All records below are to be repeated precisely, with nothing added.
(Data to use Opens)
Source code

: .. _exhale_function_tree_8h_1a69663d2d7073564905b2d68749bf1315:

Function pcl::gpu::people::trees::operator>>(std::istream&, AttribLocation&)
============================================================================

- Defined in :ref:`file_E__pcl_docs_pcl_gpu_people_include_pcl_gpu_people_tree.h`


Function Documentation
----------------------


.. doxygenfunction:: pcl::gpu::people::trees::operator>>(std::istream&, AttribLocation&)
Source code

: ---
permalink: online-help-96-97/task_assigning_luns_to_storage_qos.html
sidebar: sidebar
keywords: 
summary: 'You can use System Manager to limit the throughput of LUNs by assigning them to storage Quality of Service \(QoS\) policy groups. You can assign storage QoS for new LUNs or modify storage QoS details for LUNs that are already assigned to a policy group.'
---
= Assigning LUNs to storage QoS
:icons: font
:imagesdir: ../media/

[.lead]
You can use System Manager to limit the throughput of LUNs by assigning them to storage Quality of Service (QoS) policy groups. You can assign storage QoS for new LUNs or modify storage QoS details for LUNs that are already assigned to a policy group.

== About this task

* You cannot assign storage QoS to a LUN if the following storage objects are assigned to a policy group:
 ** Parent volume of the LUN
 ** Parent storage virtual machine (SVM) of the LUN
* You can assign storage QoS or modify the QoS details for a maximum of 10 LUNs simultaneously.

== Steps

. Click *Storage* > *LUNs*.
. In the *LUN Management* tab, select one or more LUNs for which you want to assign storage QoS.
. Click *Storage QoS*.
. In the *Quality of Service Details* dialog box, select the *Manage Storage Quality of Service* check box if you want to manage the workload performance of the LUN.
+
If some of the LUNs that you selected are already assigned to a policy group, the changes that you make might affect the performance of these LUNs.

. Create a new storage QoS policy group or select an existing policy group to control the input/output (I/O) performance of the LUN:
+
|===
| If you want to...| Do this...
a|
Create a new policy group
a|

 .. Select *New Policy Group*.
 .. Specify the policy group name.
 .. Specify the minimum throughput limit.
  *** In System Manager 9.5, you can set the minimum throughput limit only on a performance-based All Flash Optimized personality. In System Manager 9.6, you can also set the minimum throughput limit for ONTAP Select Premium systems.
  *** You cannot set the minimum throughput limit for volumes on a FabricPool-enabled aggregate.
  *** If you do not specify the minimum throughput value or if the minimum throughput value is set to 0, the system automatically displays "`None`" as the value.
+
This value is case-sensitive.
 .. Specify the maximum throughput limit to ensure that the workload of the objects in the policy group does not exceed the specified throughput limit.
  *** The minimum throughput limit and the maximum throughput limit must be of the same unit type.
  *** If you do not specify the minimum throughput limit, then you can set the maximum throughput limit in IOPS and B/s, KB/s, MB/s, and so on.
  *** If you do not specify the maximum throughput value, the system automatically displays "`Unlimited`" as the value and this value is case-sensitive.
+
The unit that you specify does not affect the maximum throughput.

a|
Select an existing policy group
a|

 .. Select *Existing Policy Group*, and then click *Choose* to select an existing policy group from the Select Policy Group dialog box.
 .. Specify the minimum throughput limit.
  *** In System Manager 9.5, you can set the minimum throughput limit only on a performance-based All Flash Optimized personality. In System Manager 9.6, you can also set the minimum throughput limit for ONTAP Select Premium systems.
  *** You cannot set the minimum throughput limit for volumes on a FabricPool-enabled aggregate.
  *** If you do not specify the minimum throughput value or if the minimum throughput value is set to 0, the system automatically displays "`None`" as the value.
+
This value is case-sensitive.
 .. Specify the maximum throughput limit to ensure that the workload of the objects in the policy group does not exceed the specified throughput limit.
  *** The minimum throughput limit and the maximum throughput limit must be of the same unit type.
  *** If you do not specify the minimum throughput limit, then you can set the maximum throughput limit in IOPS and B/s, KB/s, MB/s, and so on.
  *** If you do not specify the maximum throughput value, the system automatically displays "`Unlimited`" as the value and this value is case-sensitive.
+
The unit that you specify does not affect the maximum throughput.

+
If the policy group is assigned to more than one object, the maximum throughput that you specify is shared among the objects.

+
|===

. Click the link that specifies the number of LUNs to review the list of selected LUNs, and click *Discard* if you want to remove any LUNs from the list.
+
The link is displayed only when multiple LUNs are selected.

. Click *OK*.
(Data to use Closes)
## Answer to this problem
Source code

: .. _exhale_function_tree_8h_1a69663d2d7073564905b2d68749bf1315:

Function pcl::gpu::people::trees::operator>>(std::istream&, AttribLocation&)
============================================================================

- Defined in :ref:`file_E__pcl_docs_pcl_gpu_people_include_pcl_gpu_people_tree.h`


Function Documentation
----------------------


.. doxygenfunction:: pcl::gpu::people::trees::operator>>(std::istream&, AttribLocation&)
Source code

: ---
permalink: online-help-96-97/task_assigning_luns_to_storage_qos.html
sidebar: sidebar
keywords: 
summary: 'You can use System Manager to limit the throughput of LUNs by assigning them to storage Quality of Service \(QoS\) policy groups. You can assign storage QoS for new LUNs or modify storage QoS details for LUNs that are already assigned to a policy group.'
---
= Assigning LUNs to storage QoS
:icons: font
:imagesdir: ../media/

[.lead]
You can use System Manager to limit the throughput of LUNs by assigning them to storage Quality of Service (QoS) policy groups. You can assign storage QoS for new LUNs or modify storage QoS details for LUNs that are already assigned to a policy group.

== About this task

* You cannot assign storage QoS to a LUN if the following storage objects are assigned to a policy group:
 ** Parent volume of the LUN
 ** Parent storage virtual machine (SVM) of the LUN
* You can assign storage QoS or modify the QoS details for a maximum of 10 LUNs simultaneously.

== Steps

. Click *Storage* > *LUNs*.
. In the *LUN Management* tab, select one or more LUNs for which you want to assign storage QoS.
. Click *Storage QoS*.
. In the *Quality of Service Details* dialog box, select the *Manage Storage Quality of Service* check box if you want to manage the workload performance of the LUN.
+
If some of the LUNs that you selected are already assigned to a policy group, the changes that you make might affect the performance of these LUNs.

. Create a new storage QoS policy group or select an existing policy group to control the input/output (I/O) performance of the LUN:
+
|===
| If you want to...| Do this...
a|
Create a new policy group
a|

 .. Select *New Policy Group*.
 .. Specify the policy group name.
 .. Specify the minimum throughput limit.
  *** In System Manager 9.5, you can set the minimum throughput limit only on a performance-based All Flash Optimized personality. In System Manager 9.6, you can also set the minimum throughput limit for ONTAP Select Premium systems.
  *** You cannot set the minimum throughput limit for volumes on a FabricPool-enabled aggregate.
  *** If you do not specify the minimum throughput value or if the minimum throughput value is set to 0, the system automatically displays "`None`" as the value.
+
This value is case-sensitive.
 .. Specify the maximum throughput limit to ensure that the workload of the objects in the policy group does not exceed the specified throughput limit.
  *** The minimum throughput limit and the maximum throughput limit must be of the same unit type.
  *** If you do not specify the minimum throughput limit, then you can set the maximum throughput limit in IOPS and B/s, KB/s, MB/s, and so on.
  *** If you do not specify the maximum throughput value, the system automatically displays "`Unlimited`" as the value and this value is case-sensitive.
+
The unit that you specify does not affect the maximum throughput.

a|
Select an existing policy group
a|

 .. Select *Existing Policy Group*, and then click *Choose* to select an existing policy group from the Select Policy Group dialog box.
 .. Specify the minimum throughput limit.
  *** In System Manager 9.5, you can set the minimum throughput limit only on a performance-based All Flash Optimized personality. In System Manager 9.6, you can also set the minimum throughput limit for ONTAP Select Premium systems.
  *** You cannot set the minimum throughput limit for volumes on a FabricPool-enabled aggregate.
  *** If you do not specify the minimum throughput value or if the minimum throughput value is set to 0, the system automatically displays "`None`" as the value.
+
This value is case-sensitive.
 .. Specify the maximum throughput limit to ensure that the workload of the objects in the policy group does not exceed the specified throughput limit.
  *** The minimum throughput limit and the maximum throughput limit must be of the same unit type.
  *** If you do not specify the minimum throughput limit, then you can set the maximum throughput limit in IOPS and B/s, KB/s, MB/s, and so on.
  *** If you do not specify the maximum throughput value, the system automatically displays "`Unlimited`" as the value and this value is case-sensitive.
+
The unit that you specify does not affect the maximum throughput.

+
If the policy group is assigned to more than one object, the maximum throughput that you specify is shared among the objects.

+
|===

. Click the link that specifies the number of LUNs to review the list of selected LUNs, and click *Discard* if you want to remove any LUNs from the list.
+
The link is displayed only when multiple LUNs are selected.

. Click *OK*.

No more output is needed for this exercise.